**** Exercise passage

Goodfellas (1990) – Scorsese proves he’s more than a good directing fella
by Parker Mott on Aug.06, 2010, under Crime Films, Great Directors, Martin Scorsese, Movie Reviews, The Masterpiece Collection
4 Stars out of 4
(146 minutes)

"Goodfellas": My favourite film.
“It’s a masterpiece … it is a stunning script, and will make a wonderful film, and a priceless social document.” — Michael Powell to Martin Scorsese via letter
Major Spoilers Ahead.
Yes it was. Martin Scorsese’s 1990 crime tale Goodfellas is a transcendent work of wonder. It is my favourite film of all time. It enters the mind of a foot soldier named Henry Hill (Ray Liotta). He’s not a mob boss as Brando was in The Godfather nor is he a heavy shooter like Costner in The Untouchables. Goodfellas was originally to be called Wiseguys, based off Nicolas Pileggi’s novel, but it changed to Goodfellas due to a comedic TV series that preceded it, by Brian De Palma. As a result, the title tacks on a rather arrogant yet enchanting prose, one that foreshadows a life much more prestigious than it really is. Observing the story through Henry Hill creates this obscuring objectivity. He’s half-Irish so he can never be made and thus we encounter events to extents that we cannot necessarily understand or directly witness. Fascinating.
Originally Scorsese was hesitant to do another crime film. He said sharply: “There’s no sense in making another gangster picture, unless it is as close as possible to a certain kind of reality, to the spirit of documentary.” Goodfellas looks nothing like a documentary but it truly defines the real, the quintessential mob life (and that is not saying the same thing). The film is crafted in a genius way in which the camera, the music, the characters, and the tone morphs into the film’s conventional arc. This is a rise and fall after all.
It’s, as I said, about a mob soldier turned FBI Informant named Henry Hill, who we, more or less, first encounter through a freeze frame (a dominant contemplative shot by Scorsese here, taken from Truffaut’s Jules and Jim). He says in narration: “for as far back as I can remember, I always wanted to be a gangster.” The acerbic irony is that hhereis chums Jimmy Conway (Robert De NIro) and Tommy DeVito) have just stabbed and shot a made man to death. Who? It does not matter (for the sake of plot and spoiler sake) as Goodfellas doesn’t try to behold any orotund need for pretentious conflict, sappy empathy, or any particular goal for the characters. It’s about a character talking us through the process of the business and how his control ultimately snowballs into disaster. The opening scene is indeed the end of the beginning, in which Tony Bennett’s Rags To Riches paradoxically bombasts.
We then precede back to an early life of Henry Hill that Scorsese tries to set up an exposition and curiously justify an early stage of discovering. We first see eyes staring through blinds down at a group of mobsters, having smokes and popping jokes at each other. First and foremost, this is totally Scorsese. The film discovers its own inner-culture through mere observation (as Scorsese did in his Elizabeth Street apartment as a little boy). We don’t understand this atypical lifestyle, though it is one against the status quo but people somehow embrace it. What’s out is in.

********

=== Parts of the exercise ===
a. Answer these questions using the Goodfellas review.
(i) What was Goodfellas originally going to be called?
(ii) From which film did Scorsese take the freeze-frame shot that introduces Henry Hill?
(iii) Which song plays during the opening scene?
b. Return a passage from the Goodfellas review, starting at the words "We then precede" and stopping after the words "What’s out is in.".

**** Record set

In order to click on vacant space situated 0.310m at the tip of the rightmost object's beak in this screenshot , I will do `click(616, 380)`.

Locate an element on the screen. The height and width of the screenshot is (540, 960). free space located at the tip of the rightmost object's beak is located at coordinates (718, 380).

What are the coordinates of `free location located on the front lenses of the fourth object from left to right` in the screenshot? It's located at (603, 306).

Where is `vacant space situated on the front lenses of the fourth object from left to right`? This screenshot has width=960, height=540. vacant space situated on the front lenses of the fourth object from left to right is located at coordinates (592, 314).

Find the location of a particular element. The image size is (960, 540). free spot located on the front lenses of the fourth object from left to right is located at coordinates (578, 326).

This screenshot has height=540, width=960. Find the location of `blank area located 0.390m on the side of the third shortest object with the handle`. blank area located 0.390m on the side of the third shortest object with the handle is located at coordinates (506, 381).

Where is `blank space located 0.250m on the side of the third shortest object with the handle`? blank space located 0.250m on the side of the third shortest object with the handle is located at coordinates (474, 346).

********

=== Answers per task ===
a.
(i) Wiseguys
(ii) Truffaut's Jules and Jim
(iii) Tony Bennett's Rags To Riches

b.
We then precede back to an early life of Henry Hill that Scorsese tries to set up an exposition and curiously justify an early stage of discovering. We first see eyes staring through blinds down at a group of mobsters, having smokes and popping jokes at each other. First and foremost, this is totally Scorsese. The film discovers its own inner-culture through mere observation (as Scorsese did in his Elizabeth Street apartment as a little boy). We don’t understand this atypical lifestyle, though it is one against the status quo but people somehow embrace it. What’s out is in.